Scientific classification
- Kingdom: Animalia
- Phylum: Chordata
- Class: Aves
- Order: Passeriformes
- Family: Sturnidae
- Genus: Poeoptera
- Species: P. kenricki
- Binomial name: Poeoptera kenricki Shelley, 1894

= Kenrick's starling =

- Genus: Poeoptera
- Species: kenricki
- Authority: Shelley, 1894
- Conservation status: LC

Species of bird

Kenrick's starling (Poeoptera kenricki) is a species of starling in the family Sturnidae. It is found in Kenya and Tanzania.

== Taxonomy ==
Kenrick's starling was described by George Ernest Shelley in 1894 and was named after Major Reginald Watkin Edward-Kenrick, an officer in the British army who collected the holotype in the Usambara Mountains in Tanzania. Shelley placed the starling in the obsolete genus Stillbopsar, which was composed of it alongside Stuhlmann's starling. It is now placed in the genus Poeoptera, meaning "poet bird" in Greek, with Poeo being a variation of the Greek poiéō which means "to create" - being the origin of poema, the Latin word for poem - and ptera coming from the pterá which means wing.
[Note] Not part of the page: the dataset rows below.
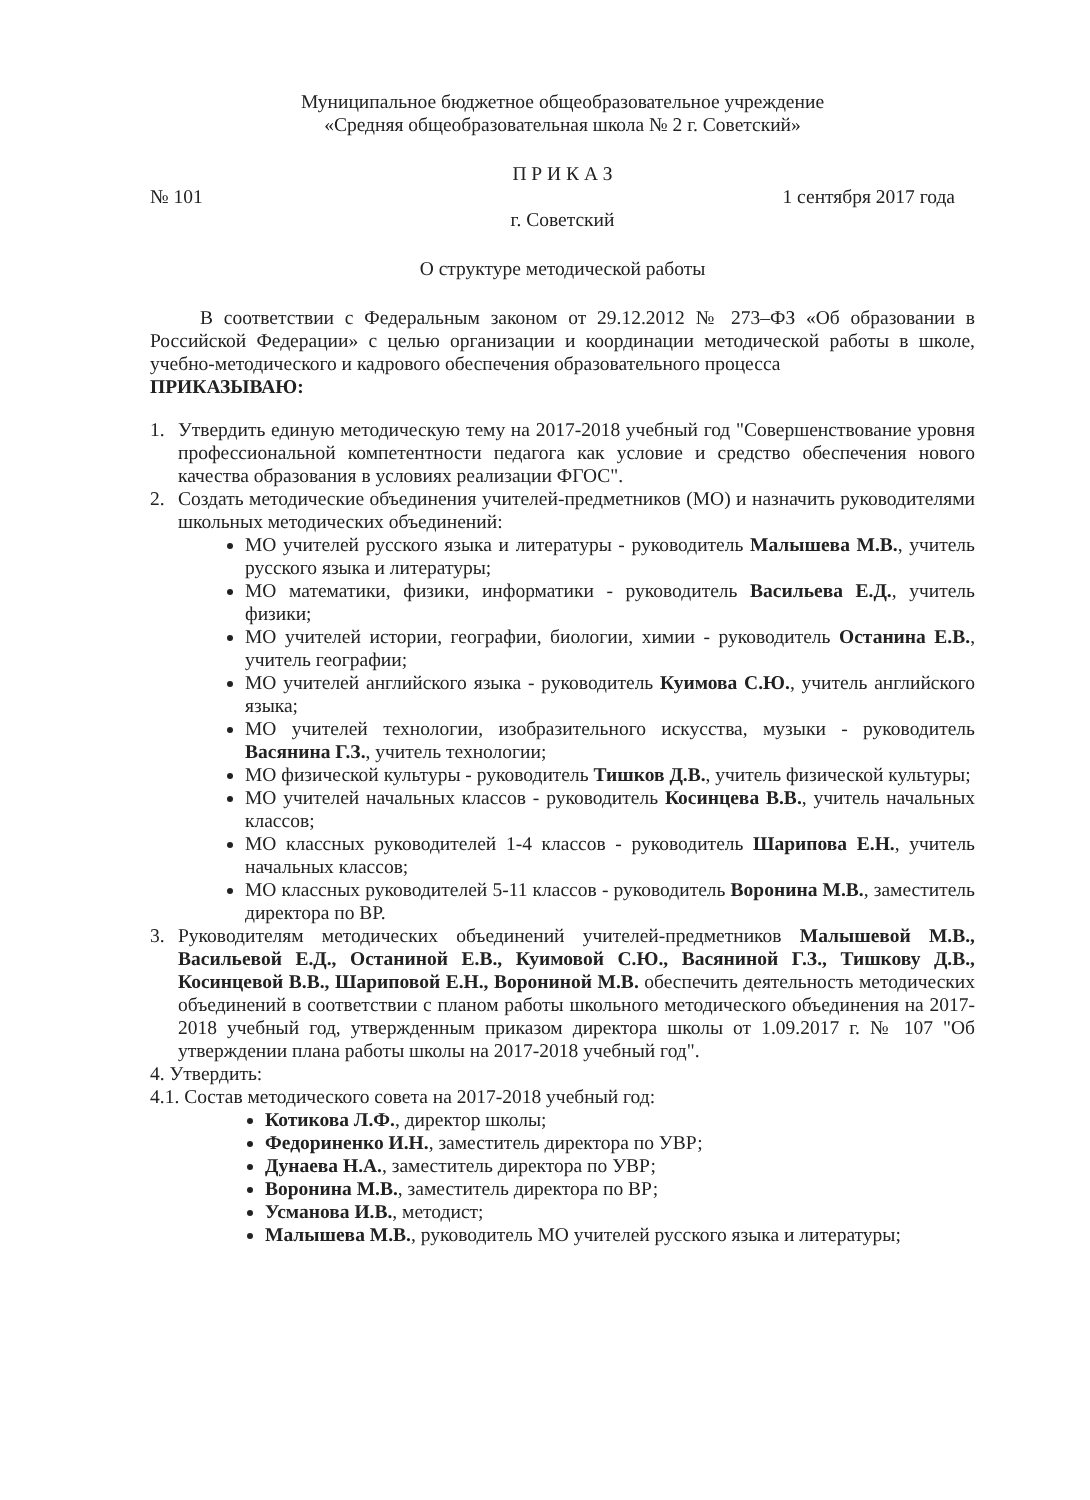Муниципальное бюджетное общеобразовательное учреждение
«Средняя общеобразовательная школа № 2 г. Советский»
П Р И К А З
№ 101 1 сентября 2017 года
г. Советский
О структуре методической работы
В соответствии с Федеральным законом от 29.12.2012 № 273–ФЗ «Об образовании в Российской Федерации» с целью организации и координации методической работы в школе, учебно-методического и кадрового обеспечения образовательного процесса
ПРИКАЗЫВАЮ:
1. Утвердить единую методическую тему на 2017-2018 учебный год "Совершенствование уровня профессиональной компетентности педагога как условие и средство обеспечения нового качества образования в условиях реализации ФГОС".
2. Создать методические объединения учителей-предметников (МО) и назначить руководителями школьных методических объединений:
МО учителей русского языка и литературы - руководитель Малышева М.В., учитель русского языка и литературы;
МО математики, физики, информатики - руководитель Васильева Е.Д., учитель физики;
МО учителей истории, географии, биологии, химии - руководитель Останина Е.В., учитель географии;
МО учителей английского языка - руководитель Куимова С.Ю., учитель английского языка;
МО учителей технологии, изобразительного искусства, музыки - руководитель Васянина Г.З., учитель технологии;
МО физической культуры - руководитель Тишков Д.В., учитель физической культуры;
МО учителей начальных классов - руководитель Косинцева В.В., учитель начальных классов;
МО классных руководителей 1-4 классов - руководитель Шарипова Е.Н., учитель начальных классов;
МО классных руководителей 5-11 классов - руководитель Воронина М.В., заместитель директора по ВР.
3. Руководителям методических объединений учителей-предметников Малышевой М.В., Васильевой Е.Д., Останиной Е.В., Куимовой С.Ю., Васяниной Г.З., Тишкову Д.В., Косинцевой В.В., Шариповой Е.Н., Ворониной М.В. обеспечить деятельность методических объединений в соответствии с планом работы школьного методического объединения на 2017-2018 учебный год, утвержденным приказом директора школы от 1.09.2017 г. № 107 "Об утверждении плана работы школы на 2017-2018 учебный год".
4. Утвердить:
4.1. Состав методического совета на 2017-2018 учебный год:
Котикова Л.Ф., директор школы;
Федориненко И.Н., заместитель директора по УВР;
Дунаева Н.А., заместитель директора по УВР;
Воронина М.В., заместитель директора по ВР;
Усманова И.В., методист;
Малышева М.В., руководитель МО учителей русского языка и литературы;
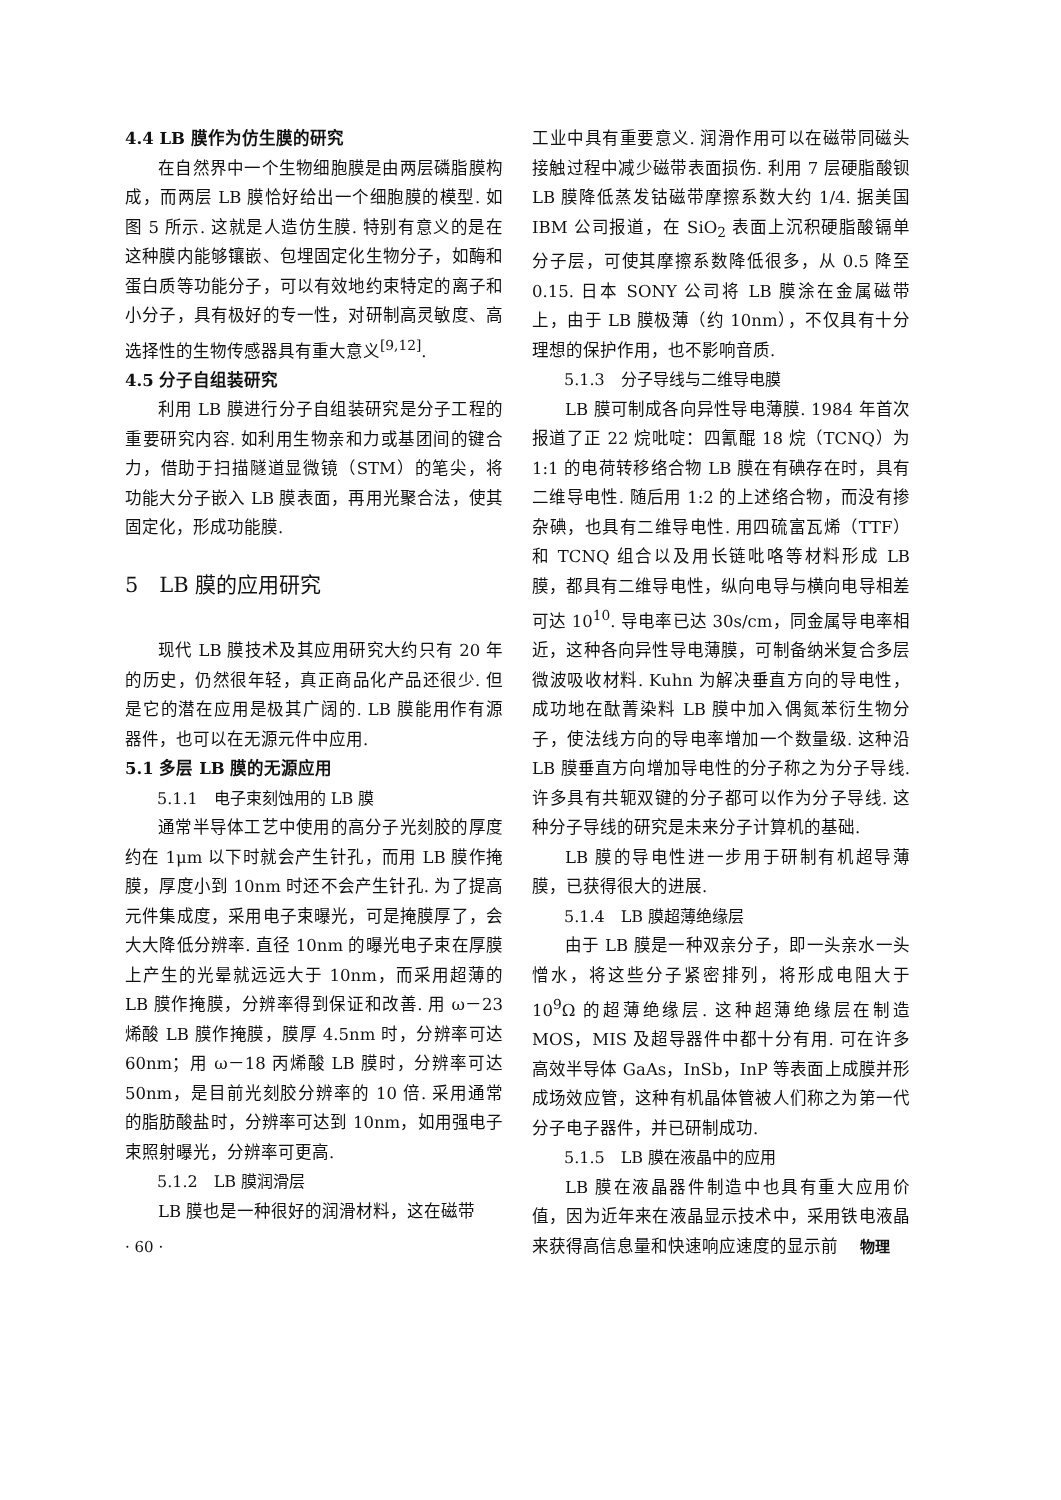4.4 LB 膜作为仿生膜的研究
在自然界中一个生物细胞膜是由两层磷脂膜构成，而两层 LB 膜恰好给出一个细胞膜的模型. 如图 5 所示. 这就是人造仿生膜. 特别有意义的是在这种膜内能够镶嵌、包埋固定化生物分子，如酶和蛋白质等功能分子，可以有效地约束特定的离子和小分子，具有极好的专一性，对研制高灵敏度、高选择性的生物传感器具有重大意义<sup>[9,12]</sup>.
4.5 分子自组装研究
利用 LB 膜进行分子自组装研究是分子工程的重要研究内容. 如利用生物亲和力或基团间的键合力，借助于扫描隧道显微镜（STM）的笔尖，将功能大分子嵌入 LB 膜表面，再用光聚合法，使其固定化，形成功能膜.
5　LB 膜的应用研究
现代 LB 膜技术及其应用研究大约只有 20 年的历史，仍然很年轻，真正商品化产品还很少. 但是它的潜在应用是极其广阔的. LB 膜能用作有源器件，也可以在无源元件中应用.
5.1 多层 LB 膜的无源应用
5.1.1　电子束刻蚀用的 LB 膜
通常半导体工艺中使用的高分子光刻胶的厚度约在 1μm 以下时就会产生针孔，而用 LB 膜作掩膜，厚度小到 10nm 时还不会产生针孔. 为了提高元件集成度，采用电子束曝光，可是掩膜厚了，会大大降低分辨率. 直径 10nm 的曝光电子束在厚膜上产生的光晕就远远大于 10nm，而采用超薄的 LB 膜作掩膜，分辨率得到保证和改善. 用 ω－23 烯酸 LB 膜作掩膜，膜厚 4.5nm 时，分辨率可达 60nm；用 ω－18 丙烯酸 LB 膜时，分辨率可达 50nm，是目前光刻胶分辨率的 10 倍. 采用通常的脂肪酸盐时，分辨率可达到 10nm，如用强电子束照射曝光，分辨率可更高.
5.1.2　LB 膜润滑层
LB 膜也是一种很好的润滑材料，这在磁带
工业中具有重要意义. 润滑作用可以在磁带同磁头接触过程中减少磁带表面损伤. 利用 7 层硬脂酸钡 LB 膜降低蒸发钴磁带摩擦系数大约 1/4. 据美国 IBM 公司报道，在 SiO<sub>2</sub> 表面上沉积硬脂酸镉单分子层，可使其摩擦系数降低很多，从 0.5 降至 0.15. 日本 SONY 公司将 LB 膜涂在金属磁带上，由于 LB 膜极薄（约 10nm），不仅具有十分理想的保护作用，也不影响音质.
5.1.3　分子导线与二维导电膜
LB 膜可制成各向异性导电薄膜. 1984 年首次报道了正 22 烷吡啶：四氰醌 18 烷（TCNQ）为 1:1 的电荷转移络合物 LB 膜在有碘存在时，具有二维导电性. 随后用 1:2 的上述络合物，而没有掺杂碘，也具有二维导电性. 用四硫富瓦烯（TTF）和 TCNQ 组合以及用长链吡咯等材料形成 LB 膜，都具有二维导电性，纵向电导与横向电导相差可达 10<sup>10</sup>. 导电率已达 30s/cm，同金属导电率相近，这种各向异性导电薄膜，可制备纳米复合多层微波吸收材料. Kuhn 为解决垂直方向的导电性，成功地在酞菁染料 LB 膜中加入偶氮苯衍生物分子，使法线方向的导电率增加一个数量级. 这种沿 LB 膜垂直方向增加导电性的分子称之为分子导线. 许多具有共轭双键的分子都可以作为分子导线. 这种分子导线的研究是未来分子计算机的基础.
LB 膜的导电性进一步用于研制有机超导薄膜，已获得很大的进展.
5.1.4　LB 膜超薄绝缘层
由于 LB 膜是一种双亲分子，即一头亲水一头憎水，将这些分子紧密排列，将形成电阻大于 10<sup>9</sup>Ω 的超薄绝缘层. 这种超薄绝缘层在制造 MOS，MIS 及超导器件中都十分有用. 可在许多高效半导体 GaAs，InSb，InP 等表面上成膜并形成场效应管，这种有机晶体管被人们称之为第一代分子电子器件，并已研制成功.
5.1.5　LB 膜在液晶中的应用
LB 膜在液晶器件制造中也具有重大应用价值，因为近年来在液晶显示技术中，采用铁电液晶来获得高信息量和快速响应速度的显示前
· 60 · 物理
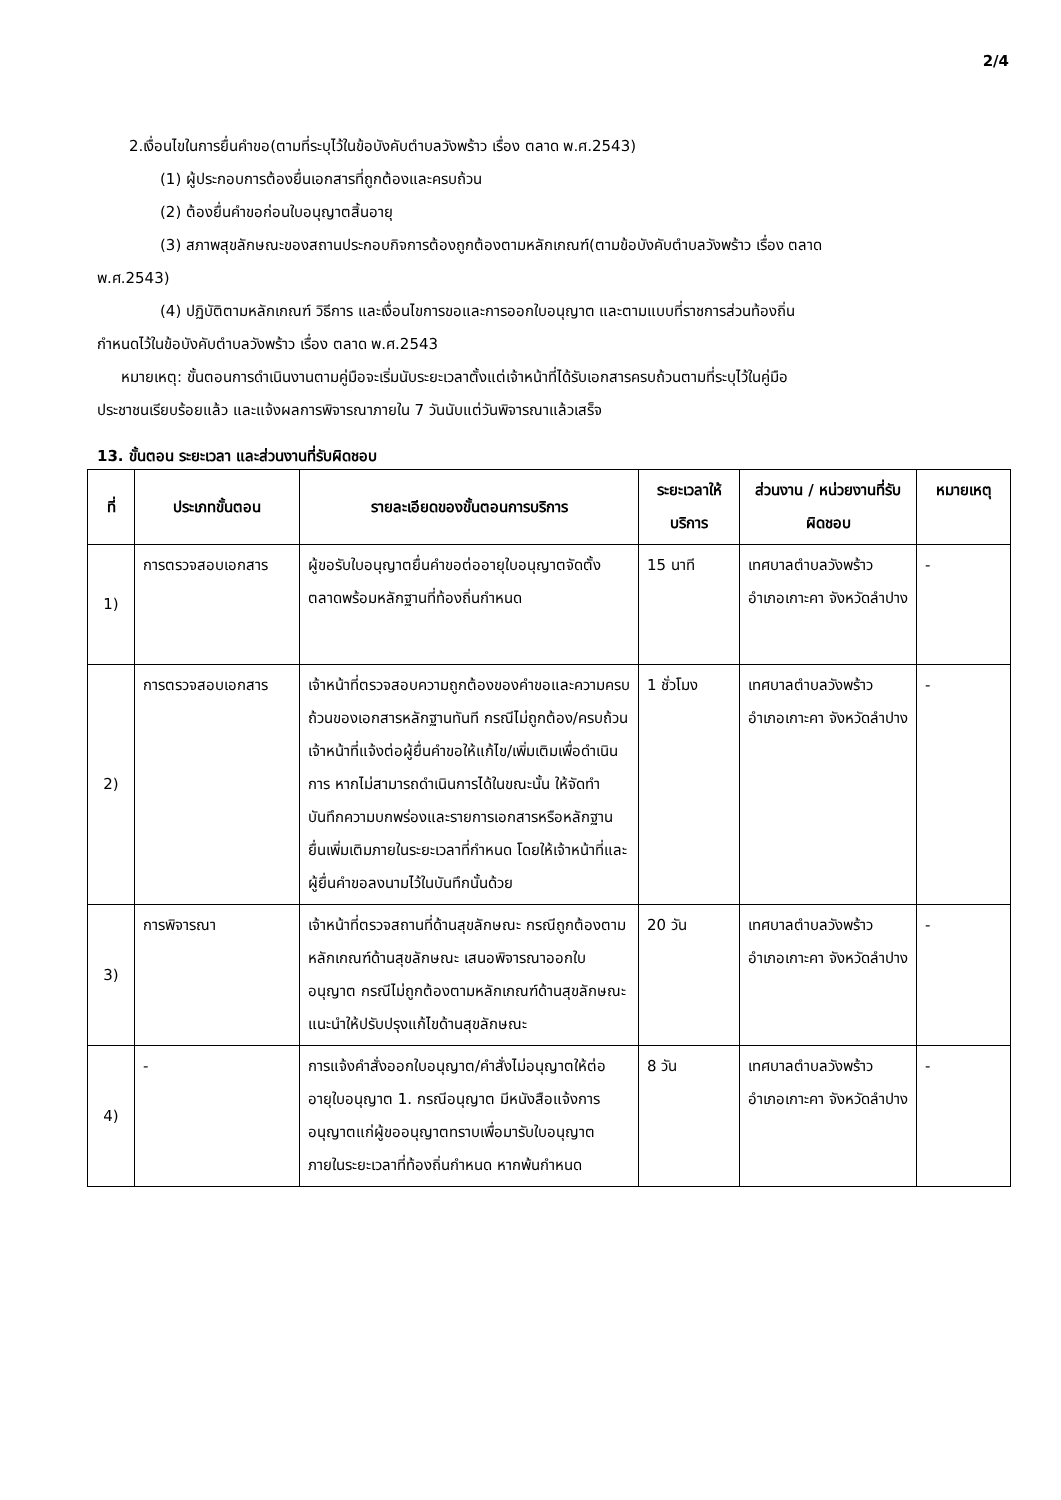2/4
2.เงื่อนไขในการยื่นคำขอ(ตามที่ระบุไว้ในข้อบังคับตำบลวังพร้าว เรื่อง ตลาด พ.ศ.2543)
(1) ผู้ประกอบการต้องยื่นเอกสารที่ถูกต้องและครบถ้วน
(2) ต้องยื่นคำขอก่อนใบอนุญาตสิ้นอายุ
(3) สภาพสุขลักษณะของสถานประกอบกิจการต้องถูกต้องตามหลักเกณฑ์(ตามข้อบังคับตำบลวังพร้าว เรื่อง ตลาด
พ.ศ.2543)
(4) ปฏิบัติตามหลักเกณฑ์ วิธีการ และเงื่อนไขการขอและการออกใบอนุญาต และตามแบบที่ราชการส่วนท้องถิ่น
กำหนดไว้ในข้อบังคับตำบลวังพร้าว เรื่อง ตลาด พ.ศ.2543
หมายเหตุ: ขั้นตอนการดำเนินงานตามคู่มือจะเริ่มนับระยะเวลาตั้งแต่เจ้าหน้าที่ได้รับเอกสารครบถ้วนตามที่ระบุไว้ในคู่มือ
ประชาชนเรียบร้อยแล้ว และแจ้งผลการพิจารณาภายใน 7 วันนับแต่วันพิจารณาแล้วเสร็จ
13. ขั้นตอน ระยะเวลา และส่วนงานที่รับผิดชอบ
| ที่ | ประเภทขั้นตอน | รายละเอียดของขั้นตอนการบริการ | ระยะเวลาให้บริการ | ส่วนงาน / หน่วยงานที่รับผิดชอบ | หมายเหตุ |
| --- | --- | --- | --- | --- | --- |
| 1) | การตรวจสอบเอกสาร | ผู้ขอรับใบอนุญาตยื่นคำขอต่ออายุใบอนุญาตจัดตั้งตลาดพร้อมหลักฐานที่ท้องถิ่นกำหนด | 15 นาที | เทศบาลตำบลวังพร้าว อำเภอเกาะคา จังหวัดลำปาง | - |
| 2) | การตรวจสอบเอกสาร | เจ้าหน้าที่ตรวจสอบความถูกต้องของคำขอและความครบถ้วนของเอกสารหลักฐานทันที กรณีไม่ถูกต้อง/ครบถ้วน เจ้าหน้าที่แจ้งต่อผู้ยื่นคำขอให้แก้ไข/เพิ่มเติมเพื่อดำเนินการ หากไม่สามารถดำเนินการได้ในขณะนั้น ให้จัดทำบันทึกความบกพร่องและรายการเอกสารหรือหลักฐานยื่นเพิ่มเติมภายในระยะเวลาที่กำหนด โดยให้เจ้าหน้าที่และผู้ยื่นคำขอลงนามไว้ในบันทึกนั้นด้วย | 1 ชั่วโมง | เทศบาลตำบลวังพร้าว อำเภอเกาะคา จังหวัดลำปาง | - |
| 3) | การพิจารณา | เจ้าหน้าที่ตรวจสถานที่ด้านสุขลักษณะ กรณีถูกต้องตามหลักเกณฑ์ด้านสุขลักษณะ เสนอพิจารณาออกใบอนุญาต กรณีไม่ถูกต้องตามหลักเกณฑ์ด้านสุขลักษณะ แนะนำให้ปรับปรุงแก้ไขด้านสุขลักษณะ | 20 วัน | เทศบาลตำบลวังพร้าว อำเภอเกาะคา จังหวัดลำปาง | - |
| 4) | - | การแจ้งคำสั่งออกใบอนุญาต/คำสั่งไม่อนุญาตให้ต่ออายุใบอนุญาต 1. กรณีอนุญาต มีหนังสือแจ้งการอนุญาตแก่ผู้ขออนุญาตทราบเพื่อมารับใบอนุญาตภายในระยะเวลาที่ท้องถิ่นกำหนด หากพ้นกำหนด | 8 วัน | เทศบาลตำบลวังพร้าว อำเภอเกาะคา จังหวัดลำปาง | - |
Up until the mid 20th century, some authorities considered it conspecific with Stuhlmann's starling, or treated it as one single subspecies. There are currently two recognized subspecies:
- Poeoptera kenricki kenricki - (Shelley, 1894): Nominate subspecies, described from the mountainous montane forests of Tanzania
- Poeoptera kenricki bensoni - (Van Someren, 1945): Found around the eastern slopes of Mount Kenya
== Description ==
Kenrick's starling is a medium-sized bird with male weighing 50g and females weighing 38g. Like other birds in its genus, males are a glossy black colour and females are an ashy grey. Females also possess chestnut-coloured primary feathers, which are most easily seen during flight. It can be differentiated from Stuhlmann's starling mainly by range, with the two being separated by the Rift Valley. Kenrick's starling also has a yellow eye as compared to the slaty one of Stuhlmann's starling, although this feature is not always apparent in the field. The two subspecies differ slightly in morphology, with P. k. bensoni being larger, with a heavier bill, and a more noticeable change in colour between the lower and upper breast than P. k. kenricki.

==Behaviour==
Kenrick's starlings are cavity nesters, and have been observed nesting in the old holes of woodpeckers and barbets. Whether it also uses natural cavities is unknown. It prefers to nest in cavities that are made in dead trees or dead limbs of trees. Very little is known about its rearing behaviour besides the fact that both parents feed the chick.

== Distribution & habitat ==
It is found in Kenya and Tanzania, with a recent record also coming from Malawi of a flock of over 150 birds. In Kenya it is found in the area surrounding Mount Kenya. In Tanzania it is found in the east and northeast in the Usambara and Uluguru Mountains as well as at Mount Kilimanjaro and Mount Meru.